Ancora, per Boccia «puntare sulla responsabilità significa saper riconoscere e distinguere i servizi essenziali da quelli non essenziali», sapendo dunque rinunciare a quelle «attività ludiche che contribuiscono per il 20-25% alla trasmissione del virus», consci che «una parziale rinuncia alla libertà personale ci viene richiesta per un tempo limitato: parliamo, probabilmente, di 4-5 mesi ancora di sacrificio». In ballo c’è, d’altra parte, «il diritto alla salute, diritto costituzionale di ogni cittadino, che il governo deve tutelare», intervenendo laddove necessario «con più controlli e più sanzioni qualora le disposizioni, dettate da evidenze scientifiche, non vengano rispettate».

Circa il rispetto e l’accettazione delle limitazioni necessarie, per l’esperta va certamente tenuto conto dei «diversi livelli di educazione, scolarizzazione e sensibilità dei singoli», tuttavia «sono chiari e comprensibili a tutti i risultati di un recente studio americano che ci dice come le persone over 70, quelle che maggiormente devono essere tutelate, sono interessate per il 5% dalla mortalità causata dal Covid-19: vale a dire che 1 su 20 muore». Da qui l’invito al «buon senso» che deve per esempio «portare a non aggregarsi in casa. Il numero massimo di 6 persone non è dettato da evidenze scientifiche – spiega ancora l’esperta -: si tratta di agire per il bene delle persone più fragili, auto-regolandosi e limitando i rischi, utilizzando anche le mascherine, specie in presenza di persone anziane».

Ci sono invece riscontri scientifici derivati da studi diversi, uno dei quali canadese, per quanto riguarda «l’importanza di salvaguardare l’attività delle scuole» perché «è provato che la privazione della frequenza scolastica può comportare problemi mentali e altri effetti visibili sui bambini solo a lungo termine – spiega Boccia -. Inoltre, sotto i 10 anni, il rischio di contagio è limitato e i casi verificatisi finora sono lievi». Da non sottovalutare poi il fatto che «privare i bambini della scuola significa in molti casi privarli di un luogo sicuro rispetto a situazioni familiari di violenza o comunque altamente problematiche».

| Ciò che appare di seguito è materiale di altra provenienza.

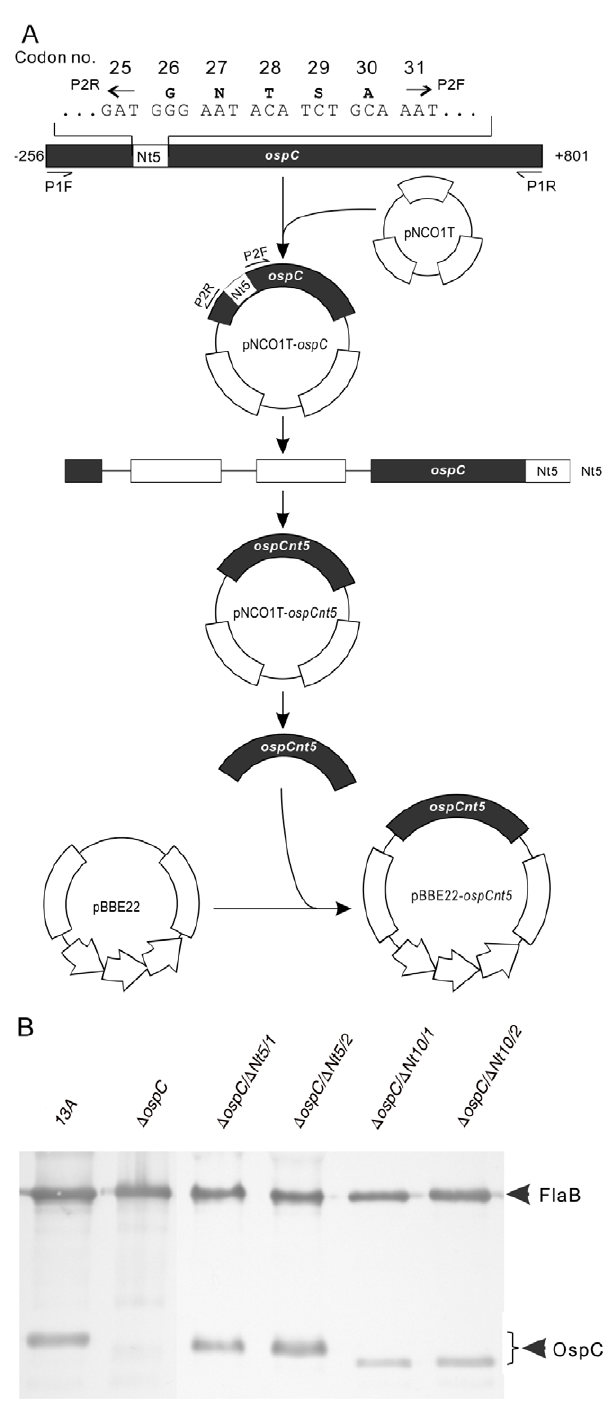
Figure 1. Generation of B.burgdorferi producing OspC with N- terminal 5-AA or 10-AA deletion. A) Construction of pBBE22- ospCnt5 and pBBE22- ospCnt10 . The five codons coding for the five amino acid residues (residues 26–30) and their adjacent codons are presented. The lipidation site, residue No. 19, is not shown. The amplification starting sites and directions of four primers, P1F, P1R, P2F and P2R, used for plasmid construction are also marked. The long bar represents the 1057-bp fragment, covering the entire ospC -coding region and down- (extending to + 801 from the transcriptional start site) and up-stream sequences (extending to -256). The same strategy was used to construct pBBE22- ospCnt10 . The detailed procedure was described in Materials and Methods. B) Restoration of OspC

Da ultimo, l’esperta riferisce di un documento pubblicato lo scorso 14 ottobre sulla rivista scientifica inglese “The Lancet”, che verrà presentato al 16° World Congress on Public Health programme 2020. Sottoscritta da 80 scienziati di tutto il mondo – tra gli italiani, Walter Ricciardi, professore ordinario di Igiene generale e applicata all’Università Cattolica del Sacro Cuore e consigliere del ministro della Salute per l’emergenza sanitaria -, la lettera aperta é denominata “John Snow Memorandum”, in riferimento al medico britannico considerato un pioniere nel campo dell’igiene e dell’epidemiologia. «Vi si sottolinea che l’idea di arrestare il virus raggiungendo l’immunità di gregge è un errore pericoloso – dice Boccia -, non supportato da alcuna evidenza scientifica. Tenerne invece sotto controllo la diffusione mettendo in atto delle regole da rispettare è il modo migliore di proteggere società ed economia, fino all’arrivo di terapie e vaccini efficaci».